3. Another important point of development for the Imaginarium will be its use of the satellite communication system. Included in this plan is the connection of local Imaginariums by the satellite communication system. This will eliminate the cultural hierarchy that results from centralized artistic and cultural activities, and therefore is a necessary means in preserving the specific attributes of local art and culture.
If one considers the exchange of information on city planning and architecture, or the enormous expenditure for transportation involved in exhibiting large-scale sculptures and artworks, a satellite-based artistic information network will play an even more crucial role in the future. There are too many restrictions on the utilization of the communication satellites presently orbiting the earth to be able to respond to such demands of the times. Therefore my thinking is that it is necessary to launch an “Art Satellite” to use for artistic purposes, just as there are satellites that are devoted exclusively to meteorology or military strategy. Should the world’s art museums and art professionals agree [to cooperate], the costs for launching an “Art Satellite” should be procurable.

The above-mentioned project concepts, when consolidated, will enable the Imaginarium to function as a global information network that goes beyond the function of conventional art museums and galleries. Above all, earth’s cultural heritage of relics and ruins is not the exclusive domain of archaeology, history and tourism. When the Imaginarium network is implemented, greater events incorporating video projection, laser shows, large-scale holographic projections and so forth, as well as music and dance, can be held at such sites.

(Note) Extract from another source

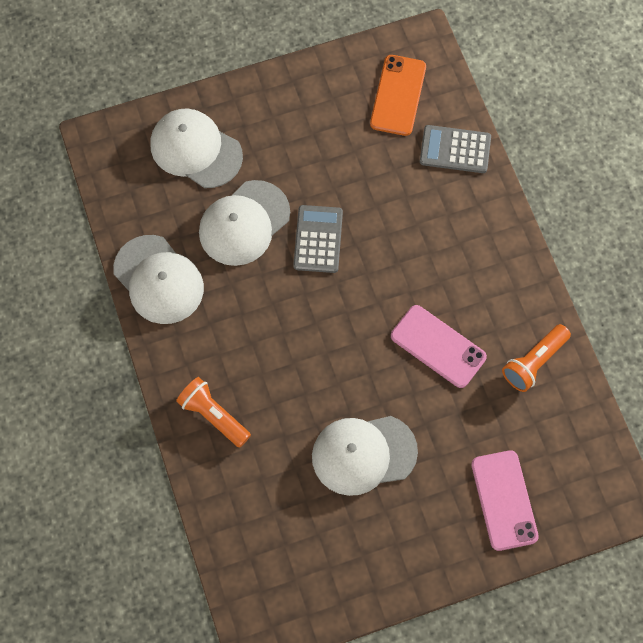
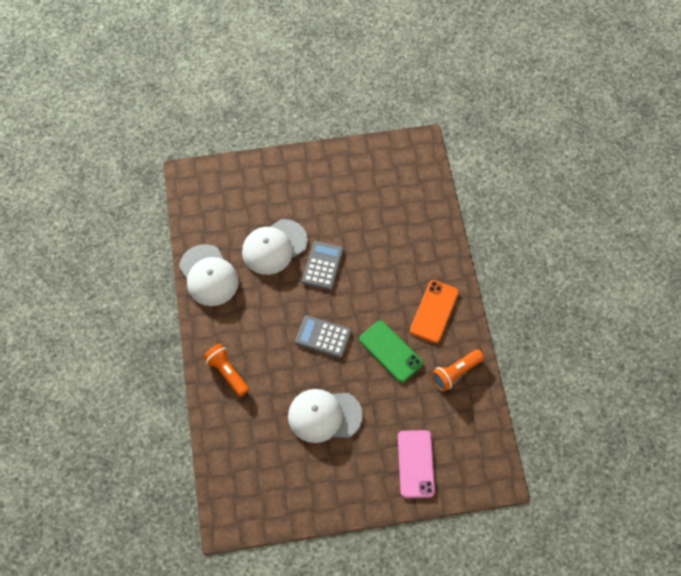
camera: 10 degrees right, 5 degrees down
(195, 150) = (251, 193): white cap -> none
(398, 95) = (397, 178): orange phone -> orange phone (434, 311)
(438, 346) = (390, 351): pink phone -> green phone
(455, 150) = (429, 220): grey calculator -> grey calculator (323, 337)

Such comprehensive performances can be relayed across the world via the “Art Satellite,” and, as required, events can be fed-back via satellite from local Imaginariums.

The significance of such performances will not be limited to that of art alone, but will also serve humanity in expanding its consciousness into the past and future in a cosmic perspective.

*Author’s note: This thesis consolidates essential points about the Imaginarium concept that have been published since 1974 both abroad and in Japan in forums including magazines, reports and exhibition statements.